RE: [RFC net-next 0/8] Introducing subdev bus and devlink extension

From: Parav Pandit
Date: Tue Mar 05 2019 - 18:44:43 EST




> -----Original Message-----
> From: linux-kernel-owner@xxxxxxxxxxxxxxx <linux-kernel-
> owner@xxxxxxxxxxxxxxx> On Behalf Of Parav Pandit
> Sent: Tuesday, March 5, 2019 5:17 PM
> To: Kirti Wankhede <kwankhede@xxxxxxxxxx>; Jakub Kicinski
> <jakub.kicinski@xxxxxxxxxxxxx>
> Cc: Or Gerlitz <gerlitz.or@xxxxxxxxx>; netdev@xxxxxxxxxxxxxxx; linux-
> kernel@xxxxxxxxxxxxxxx; michal.lkml@xxxxxxxxxxx; davem@xxxxxxxxxxxxx;
> gregkh@xxxxxxxxxxxxxxxxxxx; Jiri Pirko <jiri@xxxxxxxxxxxx>
> Subject: RE: [RFC net-next 0/8] Introducing subdev bus and devlink extension
>
> Hi Kirti,
>
> > -----Original Message-----
> > From: Kirti Wankhede <kwankhede@xxxxxxxxxx>
> > Sent: Tuesday, March 5, 2019 4:40 PM
> > To: Parav Pandit <parav@xxxxxxxxxxxx>; Jakub Kicinski
> > <jakub.kicinski@xxxxxxxxxxxxx>
> > Cc: Or Gerlitz <gerlitz.or@xxxxxxxxx>; netdev@xxxxxxxxxxxxxxx; linux-
> > kernel@xxxxxxxxxxxxxxx; michal.lkml@xxxxxxxxxxx; davem@xxxxxxxxxxxxx;
> > gregkh@xxxxxxxxxxxxxxxxxxx; Jiri Pirko <jiri@xxxxxxxxxxxx>
> > Subject: Re: [RFC net-next 0/8] Introducing subdev bus and devlink
> > extension
> >
> >
> >
> > > I am novice at mdev level too. mdev or vfio mdev.

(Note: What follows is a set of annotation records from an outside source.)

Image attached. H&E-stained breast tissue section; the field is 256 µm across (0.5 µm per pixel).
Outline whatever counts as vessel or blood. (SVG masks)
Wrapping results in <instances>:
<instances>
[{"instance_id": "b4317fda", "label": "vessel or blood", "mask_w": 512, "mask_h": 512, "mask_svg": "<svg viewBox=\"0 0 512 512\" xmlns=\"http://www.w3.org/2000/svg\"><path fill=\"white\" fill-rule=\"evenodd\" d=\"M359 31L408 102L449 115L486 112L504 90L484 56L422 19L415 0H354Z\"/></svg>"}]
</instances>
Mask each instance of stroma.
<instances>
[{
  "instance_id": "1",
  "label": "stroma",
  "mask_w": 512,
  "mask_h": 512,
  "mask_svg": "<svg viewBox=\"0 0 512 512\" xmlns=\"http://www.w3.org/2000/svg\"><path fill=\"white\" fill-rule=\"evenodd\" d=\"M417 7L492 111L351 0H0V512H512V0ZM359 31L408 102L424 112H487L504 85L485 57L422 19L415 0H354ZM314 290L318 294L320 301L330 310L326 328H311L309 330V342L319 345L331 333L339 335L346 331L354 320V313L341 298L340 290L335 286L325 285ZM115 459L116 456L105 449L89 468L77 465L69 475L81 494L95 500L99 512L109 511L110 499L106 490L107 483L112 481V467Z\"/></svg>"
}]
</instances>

> > > Currently by default we bind to same vendor driver, but when it was
> > created as passthrough device, vendor driver won't create netdevice or
> > rdma device for it.
> > > And vfio/mdev or whatever mature available driver would bind at that
> > point.
> > >
> >
> > Using mdev framework, if you want to partition a physical device into
> > multiple logic devices, you can bind those devices to same vendor
> > driver through vfio-mdev, where as if you want to passthrough the
> > device bind it to vfio-pci. If I understand correctly, that is what you are
> looking for.
> >
> >
> We cannot bind a whole PCI device to vfio-pci, reason is, A given PCI device
> has existing protocol devices on it such as netdevs and rdma dev.
> This device is partitioned while those protocol devices exist and mlx5_core,
> mlx5_ib drivers are loaded on it.
> And we also need to connect these objects rightly to eswitch exposed by
> devlink interface (net/core/devlink.c) that supports eswitch binding, health,
> registers, parameters, ports support.
> It also supports existing PCI VFs.
>
> I donât think we want to replicate all of this again in mdev subsystem [1].
>
> [1] https://www.kernel.org/doc/Documentation/vfio-mediated-device.txt
>
> So devlink interface to migrate users from managing VFs to non_VF sub
> device is natural progression.
>
> However, in future, I believe we would be creating mediated devices on user
> request, to use mdev modules and map them to VM.
>
> Also 'mdev_bus' is created as a class and not as a bus. This limits to not use
> devlink interface whose handle is bus+device name.
>
> So one option is to change mdev from class to bus.
> devlink will create mdevs on the bus, mdev driver can probe these devices
> on host system by default.
> And if told to do passthrough, a different driver exposes them to VM.
> How feasible is this?
>
Wait, I do see a mdev bus and mdevs are created on this bus using mdev_device_create().
So how about we create mdevs on this bus using devlink, instead of sysfs?
And driver side on host gets the mdev_register_driver()->probe()?